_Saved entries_
——
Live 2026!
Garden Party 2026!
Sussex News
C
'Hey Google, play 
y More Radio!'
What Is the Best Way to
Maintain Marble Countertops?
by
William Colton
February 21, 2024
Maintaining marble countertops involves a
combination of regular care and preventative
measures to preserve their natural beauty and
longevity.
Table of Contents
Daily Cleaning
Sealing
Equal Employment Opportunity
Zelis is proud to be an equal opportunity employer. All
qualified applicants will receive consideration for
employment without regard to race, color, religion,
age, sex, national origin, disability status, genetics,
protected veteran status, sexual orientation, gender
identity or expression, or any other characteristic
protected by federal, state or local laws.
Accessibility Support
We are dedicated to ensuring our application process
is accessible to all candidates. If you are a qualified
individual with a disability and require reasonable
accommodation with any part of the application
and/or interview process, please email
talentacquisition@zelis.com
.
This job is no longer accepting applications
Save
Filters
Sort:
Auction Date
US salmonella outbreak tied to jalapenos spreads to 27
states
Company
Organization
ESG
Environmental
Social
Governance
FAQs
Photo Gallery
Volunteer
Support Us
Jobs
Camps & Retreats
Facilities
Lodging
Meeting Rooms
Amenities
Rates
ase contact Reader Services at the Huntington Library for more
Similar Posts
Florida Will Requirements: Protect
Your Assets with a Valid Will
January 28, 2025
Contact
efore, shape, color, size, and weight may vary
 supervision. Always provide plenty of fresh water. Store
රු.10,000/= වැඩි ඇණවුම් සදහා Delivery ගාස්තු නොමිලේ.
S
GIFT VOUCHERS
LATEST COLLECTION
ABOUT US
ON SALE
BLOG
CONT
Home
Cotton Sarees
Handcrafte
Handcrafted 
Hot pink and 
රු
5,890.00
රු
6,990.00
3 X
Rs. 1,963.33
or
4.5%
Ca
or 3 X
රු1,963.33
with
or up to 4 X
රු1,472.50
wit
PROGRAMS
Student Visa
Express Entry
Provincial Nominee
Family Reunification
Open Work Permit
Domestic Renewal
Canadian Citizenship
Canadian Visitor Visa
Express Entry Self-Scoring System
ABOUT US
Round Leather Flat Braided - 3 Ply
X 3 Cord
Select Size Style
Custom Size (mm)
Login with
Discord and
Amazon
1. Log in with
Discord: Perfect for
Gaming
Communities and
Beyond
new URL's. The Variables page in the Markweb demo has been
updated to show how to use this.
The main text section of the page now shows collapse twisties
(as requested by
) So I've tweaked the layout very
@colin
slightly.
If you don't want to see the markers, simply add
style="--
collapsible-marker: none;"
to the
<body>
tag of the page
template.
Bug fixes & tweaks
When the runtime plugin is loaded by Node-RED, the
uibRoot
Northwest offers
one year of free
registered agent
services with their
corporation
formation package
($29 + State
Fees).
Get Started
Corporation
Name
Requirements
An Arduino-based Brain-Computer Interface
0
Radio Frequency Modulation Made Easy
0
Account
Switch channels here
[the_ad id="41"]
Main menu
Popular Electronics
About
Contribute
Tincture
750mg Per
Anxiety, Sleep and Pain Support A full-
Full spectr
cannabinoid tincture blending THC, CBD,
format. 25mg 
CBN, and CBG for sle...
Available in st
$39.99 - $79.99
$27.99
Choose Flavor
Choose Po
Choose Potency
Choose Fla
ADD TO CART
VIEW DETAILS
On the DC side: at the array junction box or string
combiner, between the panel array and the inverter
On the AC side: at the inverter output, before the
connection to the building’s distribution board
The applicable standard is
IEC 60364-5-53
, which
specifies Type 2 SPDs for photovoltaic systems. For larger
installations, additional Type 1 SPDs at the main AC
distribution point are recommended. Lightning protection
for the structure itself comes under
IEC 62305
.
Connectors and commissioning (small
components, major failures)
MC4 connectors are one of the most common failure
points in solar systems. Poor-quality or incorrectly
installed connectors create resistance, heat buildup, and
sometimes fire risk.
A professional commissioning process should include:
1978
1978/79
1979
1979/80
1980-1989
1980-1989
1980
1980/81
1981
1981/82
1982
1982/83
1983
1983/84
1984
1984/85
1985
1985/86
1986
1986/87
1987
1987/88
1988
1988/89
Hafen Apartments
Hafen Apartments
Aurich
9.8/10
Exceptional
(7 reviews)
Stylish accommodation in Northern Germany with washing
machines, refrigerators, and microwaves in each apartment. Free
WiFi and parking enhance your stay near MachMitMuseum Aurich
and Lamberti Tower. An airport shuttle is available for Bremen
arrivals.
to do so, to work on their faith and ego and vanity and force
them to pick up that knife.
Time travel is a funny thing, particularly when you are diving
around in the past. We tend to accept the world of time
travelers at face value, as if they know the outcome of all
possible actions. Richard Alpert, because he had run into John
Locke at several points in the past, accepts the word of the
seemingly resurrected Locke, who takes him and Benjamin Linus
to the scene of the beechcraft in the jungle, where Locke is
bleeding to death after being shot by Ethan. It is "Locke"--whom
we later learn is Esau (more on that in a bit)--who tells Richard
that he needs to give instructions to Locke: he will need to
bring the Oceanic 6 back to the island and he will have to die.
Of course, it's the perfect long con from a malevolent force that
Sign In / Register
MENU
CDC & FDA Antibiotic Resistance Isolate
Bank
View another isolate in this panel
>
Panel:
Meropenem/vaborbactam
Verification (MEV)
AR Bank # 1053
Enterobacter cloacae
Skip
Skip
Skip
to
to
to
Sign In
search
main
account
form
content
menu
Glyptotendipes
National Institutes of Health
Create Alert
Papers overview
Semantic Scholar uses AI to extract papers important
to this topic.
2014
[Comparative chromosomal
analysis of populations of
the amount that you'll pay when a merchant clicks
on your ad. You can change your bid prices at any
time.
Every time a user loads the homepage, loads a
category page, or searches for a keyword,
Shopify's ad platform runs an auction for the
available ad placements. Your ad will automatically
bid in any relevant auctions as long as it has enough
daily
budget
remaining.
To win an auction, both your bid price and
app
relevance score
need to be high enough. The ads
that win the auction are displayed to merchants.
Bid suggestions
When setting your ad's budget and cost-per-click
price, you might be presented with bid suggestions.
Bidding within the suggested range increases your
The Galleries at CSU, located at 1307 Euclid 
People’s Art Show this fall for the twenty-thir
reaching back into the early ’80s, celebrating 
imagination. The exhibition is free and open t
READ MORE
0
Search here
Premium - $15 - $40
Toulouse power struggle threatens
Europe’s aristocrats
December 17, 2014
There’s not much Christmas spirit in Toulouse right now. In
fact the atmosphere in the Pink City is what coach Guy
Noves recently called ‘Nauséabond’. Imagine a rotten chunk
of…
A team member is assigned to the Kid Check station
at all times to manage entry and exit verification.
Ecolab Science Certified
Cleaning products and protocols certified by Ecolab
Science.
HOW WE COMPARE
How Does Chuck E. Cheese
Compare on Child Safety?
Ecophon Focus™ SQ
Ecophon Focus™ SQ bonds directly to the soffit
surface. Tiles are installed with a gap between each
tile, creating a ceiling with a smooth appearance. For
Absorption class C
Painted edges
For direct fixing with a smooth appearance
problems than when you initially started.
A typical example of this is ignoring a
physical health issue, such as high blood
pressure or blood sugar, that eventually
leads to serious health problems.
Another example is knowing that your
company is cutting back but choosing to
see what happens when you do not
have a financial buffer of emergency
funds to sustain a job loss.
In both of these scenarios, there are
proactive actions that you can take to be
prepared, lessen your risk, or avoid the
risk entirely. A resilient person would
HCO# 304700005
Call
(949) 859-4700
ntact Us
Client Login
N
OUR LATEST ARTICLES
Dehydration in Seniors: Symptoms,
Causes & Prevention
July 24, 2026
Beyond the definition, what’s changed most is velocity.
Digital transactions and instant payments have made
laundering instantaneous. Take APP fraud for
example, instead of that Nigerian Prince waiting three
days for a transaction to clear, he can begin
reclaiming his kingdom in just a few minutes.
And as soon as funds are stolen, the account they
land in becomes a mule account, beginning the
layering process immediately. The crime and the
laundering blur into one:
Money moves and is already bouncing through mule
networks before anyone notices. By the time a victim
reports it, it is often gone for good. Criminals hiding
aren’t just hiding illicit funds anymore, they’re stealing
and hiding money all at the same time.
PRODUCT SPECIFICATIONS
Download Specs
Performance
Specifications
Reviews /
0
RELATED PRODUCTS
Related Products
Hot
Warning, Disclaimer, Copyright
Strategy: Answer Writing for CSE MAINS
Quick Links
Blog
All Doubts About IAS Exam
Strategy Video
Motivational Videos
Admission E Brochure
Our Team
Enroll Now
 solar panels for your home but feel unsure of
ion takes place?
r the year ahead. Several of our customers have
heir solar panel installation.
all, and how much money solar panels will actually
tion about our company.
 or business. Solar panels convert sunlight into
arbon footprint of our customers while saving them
——
_To do_
Among the entries above, locate the lines containing "is accessible to" and "Open Work Permit", and transcribe exactly those two lines and all lines between.

_Task output_
is accessible to all candidates. If you are a qualified
individual with a disability and require reasonable
accommodation with any part of the application
and/or interview process, please email
talentacquisition@zelis.com
.
This job is no longer accepting applications
Save
Filters
Sort:
Auction Date
US salmonella outbreak tied to jalapenos spreads to 27
states
Company
Organization
ESG
Environmental
Social
Governance
FAQs
Photo Gallery
Volunteer
Support Us
Jobs
Camps & Retreats
Facilities
Lodging
Meeting Rooms
Amenities
Rates
ase contact Reader Services at the Huntington Library for more
Similar Posts
Florida Will Requirements: Protect
Your Assets with a Valid Will
January 28, 2025
Contact
efore, shape, color, size, and weight may vary
 supervision. Always provide plenty of fresh water. Store
රු.10,000/= වැඩි ඇණවුම් සදහා Delivery ගාස්තු නොමිලේ.
S
GIFT VOUCHERS
LATEST COLLECTION
ABOUT US
ON SALE
BLOG
CONT
Home
Cotton Sarees
Handcrafte
Handcrafted 
Hot pink and 
රු
5,890.00
රු
6,990.00
3 X
Rs. 1,963.33
or
4.5%
Ca
or 3 X
රු1,963.33
with
or up to 4 X
රු1,472.50
wit
PROGRAMS
Student Visa
Express Entry
Provincial Nominee
Family Reunification
Open Work Permit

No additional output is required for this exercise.